Schriftliche Aufgabe:
Beantworte bitte diese Fragen zum Interview mit Wolfgang Haffner:
(a) Mit wem war Haffner bereits bei großen Open Airs auf Tournee?
(b) Welche Zuschauerzahlen wären für die Beteiligten schon ein Riesenerfolg gewesen?
(c) In welcher Stadt wird Haffner wegen „Stars“ noch immer auf der Straße angesprochen?

Text zur Analyse:
A.R.: Kannst Du Dich an den 9. August 2015 erinnern?
WOLFGANG HAFFNER: An dem Tag hatte ich einen der größten Auftritte meines Lebens.
A.R.: Du spielst auf die Zuschauerkulisse bei den „Stars im Luitpoldhain“ an besagtem Abend an?
WOLFGANG HAFFNER: Nicht nur. Ich war ja auch mit den Fantastischen Vier auf Tournee bei großen Open Airs, auch mit Konstantin Wecker – durfte es also schon erleben, vor so vielen Menschen zu stehen, beziehungsweise zu sitzen. Aber wenn man von der künstlerischen Seite her federführend ist und man spürt, wie ein Konzept aufgeht und dich dabei auch noch über 40.000 Menschen auf Händen tragen – das war etwas ganz Besonderes. Das Projekt war ja mit heißer Nadel gestrickt, und wir hatten alle keine Ahnung: Wie viele Menschen kommen eigentlich? 10.000, 20.000 wären schon ein Riesenerfolg für uns gewesen. Und dann strömen sie plötzlich in den Luitpoldhain ein. Es werden mehr und mehr. Dann diese Sternspeier vor der Bühne, diese Verzücktheit. Das war ein Moment der Glückseligkeit.
A.R.: Ist das mehr als subjektive Wahrnehmung?
WOLFGANG HAFFNER: Unbedingt. Jeder, und wirklich jeder, kam an diesem Abend zu mir und sagte: „Bitte, bitte, wenn ihr das noch mal macht, lasst mich wieder dabei sein, ich sage jeden Urlaub, jeden Job dafür ab.“ Das ist schon ein geiles Gefühl.
A.R.: Die Euphorie ist hörbar nicht abgeebbt.
WOLFGANG HAFFNER: Sie ist immer noch da. Was sich geändert hat: Man hat dieses Konzert im Rücken und die damit verbundene Erwartungshaltung. Ich werde wegen „Stars“ immer noch in Nürnberg auf der Straße von wildfremden Menschen angesprochen.
A.R.: Ach was?

Auszug aus Datensatz:
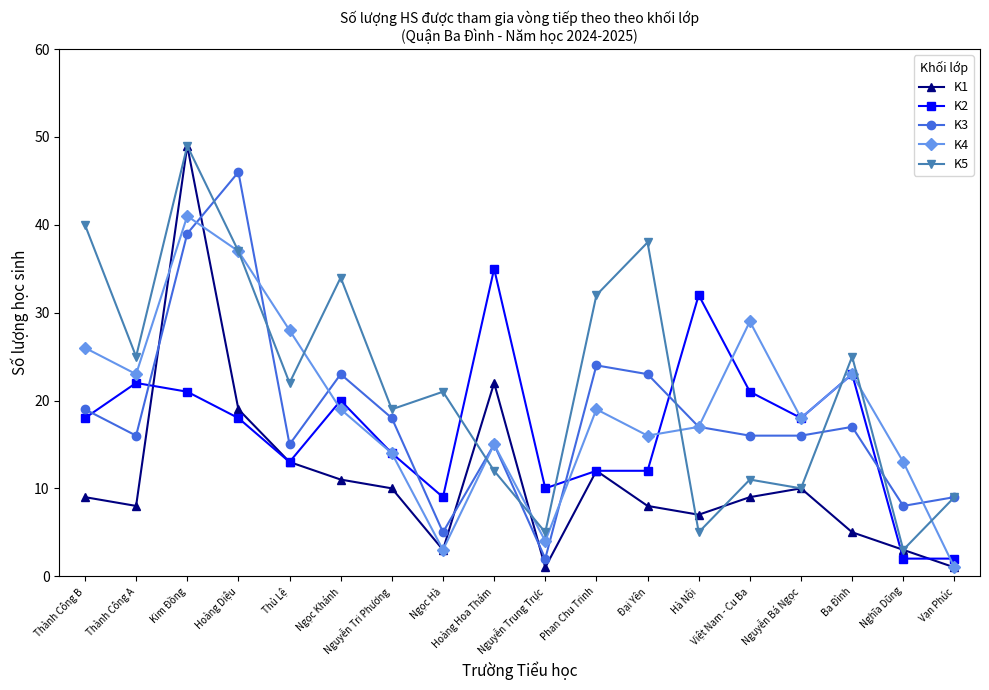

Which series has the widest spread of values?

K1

Ergebnis der Aufgabe:
(a) Mit den Fantastischen Vier und mit Konstantin Wecker.
(b) 10.000 oder 20.000 Zuschauer.
(c) In Nürnberg.